While George Balanchine is widely recognized for his many innovations, many may not realize how much he nurtured and celebrated African American dance, too.
Thomas F. DeFrantz, dance researcher and Chair of African and African American Studies at Duke University, was the guest lecturer that evening, and provided us with a stimulating overview of this dimension of Balanchine’s oeuvre.

He even included the little known fact that Josephine Baker shook a leg on the ballet stage for a brief time, greatly influencing the brilliant choreographer.

Thursday, March 2, 2017

The Source is a Chamber Masterpiece

 Critics are calling this “A 21st-century masterpiece."
"Ted Hearne’s harrowing oratorio about Chelsea Manning and her revelations to WikiLeaks blends rock propulsion, chamber-music intimacy and four eerie, Auto-Tuned voices to create an enigmatic space of reflection on horrors of recent history, aided by Mark Doten’s collage text and Daniel Fish and Jim Findlay’s ambiguous, claustrophobic staging.” (The New York Times)
“Its relevance is the poetic pondering of the universal implications of information and what it can do to us … The opera itself makes vivid the confusing yet crucial bigger picture of how we handle, and how free we are to handle, information—a subject our leaders do their best to avoid.” (Los Angeles Times)
“Hearne’s piece holds up as a complex mirror image of an information-saturated, mass-surveillance world, and remains staggering in its impact.” (The New Yorker)
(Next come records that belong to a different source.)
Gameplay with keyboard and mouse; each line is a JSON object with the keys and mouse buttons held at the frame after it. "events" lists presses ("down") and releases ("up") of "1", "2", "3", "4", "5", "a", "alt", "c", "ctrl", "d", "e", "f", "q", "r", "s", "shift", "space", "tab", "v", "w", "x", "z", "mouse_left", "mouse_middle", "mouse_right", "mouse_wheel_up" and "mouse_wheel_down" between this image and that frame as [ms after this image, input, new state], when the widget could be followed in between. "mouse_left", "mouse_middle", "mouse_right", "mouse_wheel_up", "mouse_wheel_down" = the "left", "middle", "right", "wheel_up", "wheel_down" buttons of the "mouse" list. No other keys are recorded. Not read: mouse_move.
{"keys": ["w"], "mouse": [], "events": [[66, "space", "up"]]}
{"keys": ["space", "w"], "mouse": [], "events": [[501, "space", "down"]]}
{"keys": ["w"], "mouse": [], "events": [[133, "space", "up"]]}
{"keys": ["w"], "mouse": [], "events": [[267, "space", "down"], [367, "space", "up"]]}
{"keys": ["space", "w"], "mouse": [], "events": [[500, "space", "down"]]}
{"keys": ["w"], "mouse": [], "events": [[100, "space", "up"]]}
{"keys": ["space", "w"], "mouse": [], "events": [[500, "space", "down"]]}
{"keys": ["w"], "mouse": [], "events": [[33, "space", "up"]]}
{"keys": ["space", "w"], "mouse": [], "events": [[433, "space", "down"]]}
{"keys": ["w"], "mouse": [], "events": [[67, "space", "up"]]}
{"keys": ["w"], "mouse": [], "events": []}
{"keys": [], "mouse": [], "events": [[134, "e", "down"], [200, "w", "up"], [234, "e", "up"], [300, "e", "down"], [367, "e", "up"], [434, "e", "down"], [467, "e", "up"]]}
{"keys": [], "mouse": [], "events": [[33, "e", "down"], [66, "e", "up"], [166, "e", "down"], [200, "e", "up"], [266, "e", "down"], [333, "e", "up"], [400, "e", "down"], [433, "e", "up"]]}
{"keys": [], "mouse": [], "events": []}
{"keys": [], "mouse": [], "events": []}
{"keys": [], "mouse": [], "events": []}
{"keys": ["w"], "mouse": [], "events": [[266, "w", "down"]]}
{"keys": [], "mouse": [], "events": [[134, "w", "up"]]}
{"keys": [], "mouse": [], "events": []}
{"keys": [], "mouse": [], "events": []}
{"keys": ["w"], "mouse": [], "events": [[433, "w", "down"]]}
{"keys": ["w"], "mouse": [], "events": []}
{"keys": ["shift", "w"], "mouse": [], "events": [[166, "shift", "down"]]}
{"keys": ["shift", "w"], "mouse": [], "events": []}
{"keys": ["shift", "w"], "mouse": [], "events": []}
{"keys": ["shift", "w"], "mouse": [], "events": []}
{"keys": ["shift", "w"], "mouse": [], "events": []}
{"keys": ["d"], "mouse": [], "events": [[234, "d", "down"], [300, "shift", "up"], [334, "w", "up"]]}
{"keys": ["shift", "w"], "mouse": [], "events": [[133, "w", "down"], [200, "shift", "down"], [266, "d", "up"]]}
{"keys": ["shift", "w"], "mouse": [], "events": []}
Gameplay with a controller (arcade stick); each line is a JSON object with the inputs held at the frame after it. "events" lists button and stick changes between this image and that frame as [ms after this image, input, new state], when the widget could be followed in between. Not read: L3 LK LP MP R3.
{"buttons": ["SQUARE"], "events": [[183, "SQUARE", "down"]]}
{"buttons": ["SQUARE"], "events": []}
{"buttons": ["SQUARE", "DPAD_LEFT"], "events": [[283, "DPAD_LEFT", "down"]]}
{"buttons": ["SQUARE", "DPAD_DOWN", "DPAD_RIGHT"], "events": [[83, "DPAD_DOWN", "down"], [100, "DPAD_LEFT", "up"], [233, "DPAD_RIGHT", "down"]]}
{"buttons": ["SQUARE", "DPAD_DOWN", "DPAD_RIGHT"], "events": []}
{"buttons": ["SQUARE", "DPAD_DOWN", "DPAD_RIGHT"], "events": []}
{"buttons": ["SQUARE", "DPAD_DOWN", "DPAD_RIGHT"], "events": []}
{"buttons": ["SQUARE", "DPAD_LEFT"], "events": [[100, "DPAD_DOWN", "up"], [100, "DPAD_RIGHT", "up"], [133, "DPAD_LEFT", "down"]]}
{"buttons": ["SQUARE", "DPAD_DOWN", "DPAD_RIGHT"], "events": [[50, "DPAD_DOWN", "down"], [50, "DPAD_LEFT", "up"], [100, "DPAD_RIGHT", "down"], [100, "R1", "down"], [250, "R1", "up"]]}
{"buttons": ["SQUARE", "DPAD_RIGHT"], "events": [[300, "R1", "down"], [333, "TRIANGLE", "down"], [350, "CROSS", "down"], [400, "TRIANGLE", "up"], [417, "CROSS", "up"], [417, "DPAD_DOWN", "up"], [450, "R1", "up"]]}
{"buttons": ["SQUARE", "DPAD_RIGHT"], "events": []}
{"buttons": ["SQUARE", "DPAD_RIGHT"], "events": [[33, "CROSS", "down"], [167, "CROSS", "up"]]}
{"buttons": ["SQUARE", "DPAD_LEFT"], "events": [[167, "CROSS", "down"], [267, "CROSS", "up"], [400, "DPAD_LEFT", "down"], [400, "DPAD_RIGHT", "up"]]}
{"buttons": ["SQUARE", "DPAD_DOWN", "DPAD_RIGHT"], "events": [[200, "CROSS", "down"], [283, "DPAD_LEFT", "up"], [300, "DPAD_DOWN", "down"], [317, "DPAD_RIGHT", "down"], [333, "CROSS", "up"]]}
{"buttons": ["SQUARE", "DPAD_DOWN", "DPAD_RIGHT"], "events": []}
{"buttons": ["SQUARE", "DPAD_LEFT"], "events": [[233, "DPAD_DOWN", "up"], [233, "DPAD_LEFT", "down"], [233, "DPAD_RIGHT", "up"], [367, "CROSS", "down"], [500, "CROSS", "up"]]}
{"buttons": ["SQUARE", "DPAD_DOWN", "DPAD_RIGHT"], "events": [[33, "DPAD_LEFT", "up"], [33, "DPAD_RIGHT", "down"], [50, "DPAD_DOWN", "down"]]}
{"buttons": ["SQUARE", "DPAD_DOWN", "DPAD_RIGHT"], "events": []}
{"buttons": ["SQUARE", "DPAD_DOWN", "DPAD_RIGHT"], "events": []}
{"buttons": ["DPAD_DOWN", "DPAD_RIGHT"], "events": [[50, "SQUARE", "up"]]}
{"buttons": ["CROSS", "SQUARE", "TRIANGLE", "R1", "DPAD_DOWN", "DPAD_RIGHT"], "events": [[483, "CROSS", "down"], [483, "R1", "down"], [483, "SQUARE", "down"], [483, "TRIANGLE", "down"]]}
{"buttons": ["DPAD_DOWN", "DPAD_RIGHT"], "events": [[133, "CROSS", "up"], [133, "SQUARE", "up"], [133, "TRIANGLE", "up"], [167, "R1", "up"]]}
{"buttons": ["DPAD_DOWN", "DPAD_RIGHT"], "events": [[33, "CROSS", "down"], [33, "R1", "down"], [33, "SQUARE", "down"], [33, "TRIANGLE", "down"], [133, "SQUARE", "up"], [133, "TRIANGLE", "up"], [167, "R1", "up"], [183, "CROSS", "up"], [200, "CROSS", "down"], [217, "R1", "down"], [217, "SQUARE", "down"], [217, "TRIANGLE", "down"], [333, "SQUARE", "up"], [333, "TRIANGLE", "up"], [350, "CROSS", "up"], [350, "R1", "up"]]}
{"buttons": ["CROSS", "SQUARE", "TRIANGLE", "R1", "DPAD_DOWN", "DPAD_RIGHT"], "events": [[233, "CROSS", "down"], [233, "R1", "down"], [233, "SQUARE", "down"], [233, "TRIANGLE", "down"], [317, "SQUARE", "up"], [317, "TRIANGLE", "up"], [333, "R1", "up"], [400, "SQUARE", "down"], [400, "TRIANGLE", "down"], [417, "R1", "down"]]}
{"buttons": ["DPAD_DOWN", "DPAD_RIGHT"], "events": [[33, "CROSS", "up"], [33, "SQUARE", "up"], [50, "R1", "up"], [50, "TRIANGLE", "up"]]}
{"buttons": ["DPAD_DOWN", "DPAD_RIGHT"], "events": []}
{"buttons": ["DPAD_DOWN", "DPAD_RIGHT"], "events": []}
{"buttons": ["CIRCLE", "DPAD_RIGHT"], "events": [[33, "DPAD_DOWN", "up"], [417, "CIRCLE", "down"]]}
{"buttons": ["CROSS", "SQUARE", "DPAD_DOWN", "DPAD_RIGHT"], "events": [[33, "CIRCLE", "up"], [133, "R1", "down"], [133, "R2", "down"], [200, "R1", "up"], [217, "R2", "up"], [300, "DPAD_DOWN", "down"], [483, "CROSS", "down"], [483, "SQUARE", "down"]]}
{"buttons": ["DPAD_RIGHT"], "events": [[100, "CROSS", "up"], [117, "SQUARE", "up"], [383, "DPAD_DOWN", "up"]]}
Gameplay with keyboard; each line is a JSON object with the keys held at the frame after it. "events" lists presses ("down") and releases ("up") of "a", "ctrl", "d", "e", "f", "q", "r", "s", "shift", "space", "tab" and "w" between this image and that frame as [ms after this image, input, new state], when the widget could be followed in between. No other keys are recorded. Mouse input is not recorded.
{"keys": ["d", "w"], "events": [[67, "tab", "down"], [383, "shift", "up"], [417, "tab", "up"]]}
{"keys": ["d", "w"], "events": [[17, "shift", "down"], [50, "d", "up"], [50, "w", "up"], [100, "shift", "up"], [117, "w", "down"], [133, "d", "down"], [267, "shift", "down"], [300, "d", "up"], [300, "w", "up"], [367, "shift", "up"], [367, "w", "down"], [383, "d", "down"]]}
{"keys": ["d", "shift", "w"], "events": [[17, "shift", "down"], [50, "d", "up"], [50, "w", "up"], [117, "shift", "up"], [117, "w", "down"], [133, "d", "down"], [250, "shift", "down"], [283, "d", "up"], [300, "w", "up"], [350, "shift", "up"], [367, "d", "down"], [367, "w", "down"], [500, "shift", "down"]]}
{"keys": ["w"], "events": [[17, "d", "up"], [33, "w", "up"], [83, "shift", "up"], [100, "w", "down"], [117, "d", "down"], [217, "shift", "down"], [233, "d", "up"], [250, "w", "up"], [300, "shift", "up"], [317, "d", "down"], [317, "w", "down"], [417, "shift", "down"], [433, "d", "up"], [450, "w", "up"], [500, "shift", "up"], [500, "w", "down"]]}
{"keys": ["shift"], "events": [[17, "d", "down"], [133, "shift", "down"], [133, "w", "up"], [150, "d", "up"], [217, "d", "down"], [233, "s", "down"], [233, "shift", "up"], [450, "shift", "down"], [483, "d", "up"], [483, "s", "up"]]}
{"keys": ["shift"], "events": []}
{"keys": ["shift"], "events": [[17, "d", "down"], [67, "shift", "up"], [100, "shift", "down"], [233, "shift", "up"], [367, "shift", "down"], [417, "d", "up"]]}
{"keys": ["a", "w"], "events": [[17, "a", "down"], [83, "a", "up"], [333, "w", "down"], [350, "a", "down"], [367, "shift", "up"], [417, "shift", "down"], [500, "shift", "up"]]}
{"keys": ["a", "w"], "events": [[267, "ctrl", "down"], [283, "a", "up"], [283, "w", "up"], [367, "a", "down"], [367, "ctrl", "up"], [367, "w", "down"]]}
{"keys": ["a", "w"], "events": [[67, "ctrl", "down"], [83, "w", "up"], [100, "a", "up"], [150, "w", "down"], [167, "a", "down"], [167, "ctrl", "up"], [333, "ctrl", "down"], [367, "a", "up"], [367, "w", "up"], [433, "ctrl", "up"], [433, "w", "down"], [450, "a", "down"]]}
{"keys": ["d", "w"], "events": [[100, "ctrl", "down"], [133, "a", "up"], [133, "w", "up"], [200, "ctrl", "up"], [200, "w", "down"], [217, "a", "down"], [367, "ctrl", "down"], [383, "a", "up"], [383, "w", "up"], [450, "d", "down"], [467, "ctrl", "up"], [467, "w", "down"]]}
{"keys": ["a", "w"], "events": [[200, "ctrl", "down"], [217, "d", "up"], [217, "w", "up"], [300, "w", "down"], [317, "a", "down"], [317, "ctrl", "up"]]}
SF Opera Lab presents composer Ted Hearne’s universally acclaimed digital-age oratorio The Source, drawn from the contents of Chelsea Manning’s WikiLeaks release and called "some of the most expressive socially engaged music in recent memory—from any genre” by Pitchfork. Previously performed in New York City and Los Angeles, the six performances of The Source on February 24–26 and March 1–3, 2017 at the Dianne and Tad Taube Atrium Theater open Season Two of San Francisco Opera’s SF Opera Lab programming.
The work for four singers and an ensemble of seven musicians features a libretto by Mark Doten that sets Manning’s words and primary-source documents, including sections of the classified material known as the Iraq War Logs and the Afghan War Diary. At the heart of The Source is Manning, the US Army Private who infamously leaked hundreds of thousands of classified documents to WikiLeaks and whose 35-year prison sentence was commuted last week by President Barack Obama.
Doten’s libretto pulls from a litany of primary source textsincluding Twitter feeds, cable news interviews, personal chat transcripts and declassified military reports, all contemporary to the WikiLeaks scandal. Hearne brings this patchwork of text to life with his signature “maximalism” and collaging, "like an hour's collaboration between Witold Lutosławski, Philip Glass, Jonathan Larson, Thom Yorke and Erykah Badu, with driving rhythms reminiscent of a Broadway style of rock 'n' roll, filtered through a computer, put on a loop, then busted open with shades of avant-garde classical or a soulful groove...the work of a true twenty-first-century polyglot" (Opera News).
As Manning’s story continues to unfold, The Source's most powerful asset remains its abstraction. Produced by Beth Morrison Projects and directed by Daniel Fish, with production design by Jim Findlay and video design by Jim Findlay and Daniel Fish, The Source first premiered at Brooklyn Academy of Music (BAM) in 2014 and received its West Coast premiere in Los Angeles in October 2016. A recording of the work was released on New Amsterdam Records to much acclaim, landing on the best of 2015 lists for both The New Yorker and The New York Times: “Hurling from propulsive small-ensemble chamber rock to eerie Auto-Tuned ruminations, Mr. Hearne’s oratorio about Chelsea Manning and WikiLeaks doesn’t aim to score easy political points. Instead it does what great art should: It pushes you to think and feel about the world in new ways … ‘The Source’ (with a brilliant collage libretto by Mark Doten) is remarkable and essential” (The New York Times).
SF Opera Lab will host a post-show Q&A with The Source singers, musicians and creative team members immediately following every performance.